As he does so, these images throb and yearn, singing to us in plaintive voice. As viewers we somehow lurk outside of and fall into these spaces. And we enjoy this ambiguous presence/absence that enables us to lose ourselves, at close or distant range, in the half light of Kimber’s chromatic chorus. In softened real-life abstractions they speak of our personal fears, their bubbling up, our loneliness, our distance from the world and the lives that give us order and reference points, and of our will for these fears and this loss to take us someplace new, someplace outside the given.

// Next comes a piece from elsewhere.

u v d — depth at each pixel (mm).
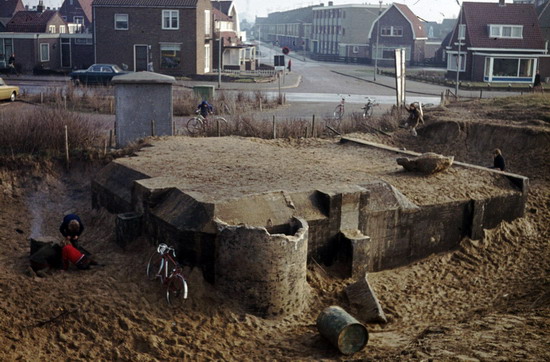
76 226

It’s because of this that we are also, most poignantly, facing our own passing in these works, as if the landscape is signalling our mortality, our aging, our forgetting. It stages this passing as one in which we would sink into, merging into the abyss of colour, the pools of blazing and sometimes gently humming light alike. This zone, this window, that is held out to us is brief. It too will pass. And we will return either to the void, or to our day-jobs and families. In this opening, Kimber has found a way to articulate the darkness that exists between the night and the day. It’s an emotional space, one full of rich melancholic gorgeousness, one that will continue to be active for us, one that can never be shut down, no matter how bright the LED on our clock radio shines, no matter how fast our dial-up.

Robert Cook 


Associate Curator of Contemporary Art, Art Gallery of Western Australia

 

[1] Alvarez, A. (1995). Night: an exploration of night life, night language, sleep and dreams. Vintage: London. p.22

[2] All quotes from telephone interviews between the author and Mark Kimber, July and August 2008.